Source data.
════════════════════

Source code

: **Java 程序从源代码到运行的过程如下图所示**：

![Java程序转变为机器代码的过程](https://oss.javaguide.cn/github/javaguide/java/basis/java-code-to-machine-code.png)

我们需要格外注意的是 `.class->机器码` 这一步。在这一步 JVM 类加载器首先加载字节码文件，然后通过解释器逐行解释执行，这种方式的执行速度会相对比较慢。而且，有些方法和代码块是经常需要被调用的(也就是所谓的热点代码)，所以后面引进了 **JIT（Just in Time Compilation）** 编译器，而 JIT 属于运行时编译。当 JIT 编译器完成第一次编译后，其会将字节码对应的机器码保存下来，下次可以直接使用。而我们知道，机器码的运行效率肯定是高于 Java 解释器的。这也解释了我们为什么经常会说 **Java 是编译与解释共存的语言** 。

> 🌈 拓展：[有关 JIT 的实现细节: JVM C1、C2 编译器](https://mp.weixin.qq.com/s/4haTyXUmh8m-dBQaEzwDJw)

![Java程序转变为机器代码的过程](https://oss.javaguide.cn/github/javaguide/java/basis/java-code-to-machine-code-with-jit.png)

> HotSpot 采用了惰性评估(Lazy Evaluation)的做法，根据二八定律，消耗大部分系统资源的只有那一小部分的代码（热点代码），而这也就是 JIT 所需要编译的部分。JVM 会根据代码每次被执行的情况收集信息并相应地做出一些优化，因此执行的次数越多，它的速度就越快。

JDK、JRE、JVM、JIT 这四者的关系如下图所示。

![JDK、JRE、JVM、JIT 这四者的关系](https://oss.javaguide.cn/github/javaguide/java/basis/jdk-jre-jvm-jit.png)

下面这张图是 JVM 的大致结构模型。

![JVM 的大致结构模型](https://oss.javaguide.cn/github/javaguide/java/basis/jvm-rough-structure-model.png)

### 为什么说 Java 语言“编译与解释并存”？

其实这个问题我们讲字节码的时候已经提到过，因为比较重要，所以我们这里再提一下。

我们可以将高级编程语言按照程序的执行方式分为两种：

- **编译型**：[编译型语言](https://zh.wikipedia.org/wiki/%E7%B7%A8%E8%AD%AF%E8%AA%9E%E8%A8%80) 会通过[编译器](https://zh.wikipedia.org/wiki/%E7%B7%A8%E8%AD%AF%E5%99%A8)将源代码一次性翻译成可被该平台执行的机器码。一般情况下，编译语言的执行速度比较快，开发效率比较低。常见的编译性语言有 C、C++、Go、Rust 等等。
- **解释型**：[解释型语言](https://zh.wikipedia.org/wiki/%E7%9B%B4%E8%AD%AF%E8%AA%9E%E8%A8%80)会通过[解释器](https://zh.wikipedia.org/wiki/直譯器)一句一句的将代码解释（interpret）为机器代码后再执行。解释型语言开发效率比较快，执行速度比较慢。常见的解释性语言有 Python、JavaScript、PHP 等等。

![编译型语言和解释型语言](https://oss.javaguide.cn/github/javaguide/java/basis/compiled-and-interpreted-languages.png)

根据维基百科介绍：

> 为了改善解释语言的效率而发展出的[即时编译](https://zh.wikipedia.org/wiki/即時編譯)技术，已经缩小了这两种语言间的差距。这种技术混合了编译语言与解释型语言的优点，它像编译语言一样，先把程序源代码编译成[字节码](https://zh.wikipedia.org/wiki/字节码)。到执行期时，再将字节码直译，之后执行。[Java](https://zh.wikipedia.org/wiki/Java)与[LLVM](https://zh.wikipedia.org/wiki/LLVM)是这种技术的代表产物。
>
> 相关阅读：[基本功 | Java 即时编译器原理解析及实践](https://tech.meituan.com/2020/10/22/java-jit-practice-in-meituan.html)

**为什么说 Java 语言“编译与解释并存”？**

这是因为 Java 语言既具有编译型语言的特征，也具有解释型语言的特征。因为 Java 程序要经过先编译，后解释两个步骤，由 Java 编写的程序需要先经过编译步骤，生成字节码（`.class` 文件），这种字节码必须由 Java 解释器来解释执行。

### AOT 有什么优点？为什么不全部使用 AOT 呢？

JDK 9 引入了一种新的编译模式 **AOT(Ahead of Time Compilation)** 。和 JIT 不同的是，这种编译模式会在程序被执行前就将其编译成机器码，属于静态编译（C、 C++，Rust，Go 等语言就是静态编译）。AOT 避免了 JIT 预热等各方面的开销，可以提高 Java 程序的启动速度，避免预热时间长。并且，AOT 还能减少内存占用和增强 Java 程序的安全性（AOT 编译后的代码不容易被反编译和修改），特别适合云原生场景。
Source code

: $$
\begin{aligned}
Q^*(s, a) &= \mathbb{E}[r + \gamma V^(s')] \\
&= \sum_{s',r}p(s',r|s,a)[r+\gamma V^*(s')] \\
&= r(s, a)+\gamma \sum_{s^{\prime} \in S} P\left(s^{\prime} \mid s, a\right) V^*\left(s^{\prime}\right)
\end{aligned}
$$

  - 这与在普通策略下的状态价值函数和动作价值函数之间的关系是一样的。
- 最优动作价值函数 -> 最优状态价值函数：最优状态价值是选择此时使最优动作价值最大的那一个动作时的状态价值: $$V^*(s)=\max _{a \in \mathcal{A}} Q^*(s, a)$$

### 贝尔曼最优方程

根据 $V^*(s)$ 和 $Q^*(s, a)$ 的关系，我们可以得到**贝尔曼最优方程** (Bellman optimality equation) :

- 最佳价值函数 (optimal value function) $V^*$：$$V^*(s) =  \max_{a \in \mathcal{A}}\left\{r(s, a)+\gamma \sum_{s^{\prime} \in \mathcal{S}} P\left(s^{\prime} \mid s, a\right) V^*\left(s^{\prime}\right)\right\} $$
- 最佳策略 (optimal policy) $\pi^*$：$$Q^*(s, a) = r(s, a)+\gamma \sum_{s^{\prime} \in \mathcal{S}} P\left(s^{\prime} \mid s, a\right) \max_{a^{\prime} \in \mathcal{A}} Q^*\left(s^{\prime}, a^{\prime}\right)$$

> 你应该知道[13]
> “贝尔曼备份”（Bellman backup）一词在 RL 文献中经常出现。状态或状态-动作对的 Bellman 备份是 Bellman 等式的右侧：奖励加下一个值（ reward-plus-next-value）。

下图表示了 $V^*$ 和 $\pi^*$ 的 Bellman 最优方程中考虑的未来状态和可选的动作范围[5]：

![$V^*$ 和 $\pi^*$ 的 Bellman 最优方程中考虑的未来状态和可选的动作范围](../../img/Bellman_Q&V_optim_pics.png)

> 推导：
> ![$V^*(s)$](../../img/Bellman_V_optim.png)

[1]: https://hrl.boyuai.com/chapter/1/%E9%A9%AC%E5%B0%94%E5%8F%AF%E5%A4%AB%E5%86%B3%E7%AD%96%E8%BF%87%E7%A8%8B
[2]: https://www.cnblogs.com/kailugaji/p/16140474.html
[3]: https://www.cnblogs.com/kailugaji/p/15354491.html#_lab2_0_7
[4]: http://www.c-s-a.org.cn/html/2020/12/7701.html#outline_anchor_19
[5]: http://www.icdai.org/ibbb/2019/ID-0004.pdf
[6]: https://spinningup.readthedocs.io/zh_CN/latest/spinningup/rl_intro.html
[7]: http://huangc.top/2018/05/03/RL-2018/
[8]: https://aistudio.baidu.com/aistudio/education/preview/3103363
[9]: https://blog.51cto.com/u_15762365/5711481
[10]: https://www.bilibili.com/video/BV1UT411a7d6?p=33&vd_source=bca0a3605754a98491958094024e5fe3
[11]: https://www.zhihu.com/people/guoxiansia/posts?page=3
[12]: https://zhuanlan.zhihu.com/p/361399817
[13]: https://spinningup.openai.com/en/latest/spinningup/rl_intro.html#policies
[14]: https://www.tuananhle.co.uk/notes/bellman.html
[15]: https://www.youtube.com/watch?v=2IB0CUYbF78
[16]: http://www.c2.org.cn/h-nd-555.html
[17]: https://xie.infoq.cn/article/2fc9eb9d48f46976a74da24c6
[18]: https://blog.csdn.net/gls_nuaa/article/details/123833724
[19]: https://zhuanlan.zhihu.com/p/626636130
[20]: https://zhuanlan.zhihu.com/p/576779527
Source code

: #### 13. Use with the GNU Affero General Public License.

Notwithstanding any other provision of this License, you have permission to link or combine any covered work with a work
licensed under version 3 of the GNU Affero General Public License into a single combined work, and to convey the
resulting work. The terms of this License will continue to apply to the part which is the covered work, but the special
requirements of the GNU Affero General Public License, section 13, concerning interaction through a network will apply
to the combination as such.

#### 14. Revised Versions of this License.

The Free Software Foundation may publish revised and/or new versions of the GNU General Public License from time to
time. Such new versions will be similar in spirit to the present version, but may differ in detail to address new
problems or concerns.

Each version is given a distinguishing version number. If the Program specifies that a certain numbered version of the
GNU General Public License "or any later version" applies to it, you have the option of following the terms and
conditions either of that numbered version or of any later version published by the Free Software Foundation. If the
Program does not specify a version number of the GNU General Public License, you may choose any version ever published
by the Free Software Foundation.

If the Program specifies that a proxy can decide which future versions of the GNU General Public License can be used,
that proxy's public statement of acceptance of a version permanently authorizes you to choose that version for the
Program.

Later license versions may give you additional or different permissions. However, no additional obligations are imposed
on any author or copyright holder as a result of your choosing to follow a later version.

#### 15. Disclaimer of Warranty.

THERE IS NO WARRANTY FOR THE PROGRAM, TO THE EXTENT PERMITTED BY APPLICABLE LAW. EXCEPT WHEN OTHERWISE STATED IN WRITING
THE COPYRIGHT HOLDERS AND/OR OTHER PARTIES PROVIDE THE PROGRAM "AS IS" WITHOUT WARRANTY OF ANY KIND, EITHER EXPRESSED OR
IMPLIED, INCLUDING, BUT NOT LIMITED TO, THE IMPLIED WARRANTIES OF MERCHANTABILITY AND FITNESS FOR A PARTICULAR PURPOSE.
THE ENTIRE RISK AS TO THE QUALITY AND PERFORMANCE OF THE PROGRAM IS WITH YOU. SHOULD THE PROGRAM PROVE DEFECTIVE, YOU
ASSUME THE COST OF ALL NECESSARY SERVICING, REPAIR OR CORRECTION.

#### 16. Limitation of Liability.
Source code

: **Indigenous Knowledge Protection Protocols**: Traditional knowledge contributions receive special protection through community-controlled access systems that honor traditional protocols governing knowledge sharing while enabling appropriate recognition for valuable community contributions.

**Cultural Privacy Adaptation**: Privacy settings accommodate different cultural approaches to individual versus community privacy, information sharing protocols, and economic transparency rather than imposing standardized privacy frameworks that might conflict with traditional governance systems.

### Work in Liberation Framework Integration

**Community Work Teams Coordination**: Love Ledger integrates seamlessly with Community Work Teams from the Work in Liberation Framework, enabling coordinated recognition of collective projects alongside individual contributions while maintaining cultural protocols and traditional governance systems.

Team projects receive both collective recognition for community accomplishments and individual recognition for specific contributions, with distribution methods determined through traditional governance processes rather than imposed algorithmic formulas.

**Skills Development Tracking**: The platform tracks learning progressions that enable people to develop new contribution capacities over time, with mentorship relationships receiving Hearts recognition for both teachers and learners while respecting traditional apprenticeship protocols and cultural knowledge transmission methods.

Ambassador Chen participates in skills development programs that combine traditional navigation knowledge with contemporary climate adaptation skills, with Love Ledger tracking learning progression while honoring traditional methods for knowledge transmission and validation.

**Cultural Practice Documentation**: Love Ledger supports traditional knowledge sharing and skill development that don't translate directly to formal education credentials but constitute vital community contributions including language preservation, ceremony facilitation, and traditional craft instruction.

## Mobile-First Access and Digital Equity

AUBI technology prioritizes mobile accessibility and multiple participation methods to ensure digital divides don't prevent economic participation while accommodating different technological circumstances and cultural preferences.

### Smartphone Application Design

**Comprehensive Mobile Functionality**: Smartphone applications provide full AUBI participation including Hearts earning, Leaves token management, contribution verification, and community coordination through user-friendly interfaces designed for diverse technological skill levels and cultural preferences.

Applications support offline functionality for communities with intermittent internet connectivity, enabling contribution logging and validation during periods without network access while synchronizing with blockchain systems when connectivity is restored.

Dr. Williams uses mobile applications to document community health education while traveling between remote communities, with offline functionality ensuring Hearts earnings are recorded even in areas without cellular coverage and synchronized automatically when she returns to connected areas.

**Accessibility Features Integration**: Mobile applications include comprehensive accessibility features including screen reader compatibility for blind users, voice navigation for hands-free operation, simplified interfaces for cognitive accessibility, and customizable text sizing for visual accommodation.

════════════════════

Action item. If a line of the data holds the string "Integration", list it.

Task solution.
### Work in Liberation Framework Integration
**Accessibility Features Integration**: Mobile applications include comprehensive accessibility features including screen reader compatibility for blind users, voice navigation for hands-free operation, simplified interfaces for cognitive accessibility, and customizable text sizing for visual accommodation.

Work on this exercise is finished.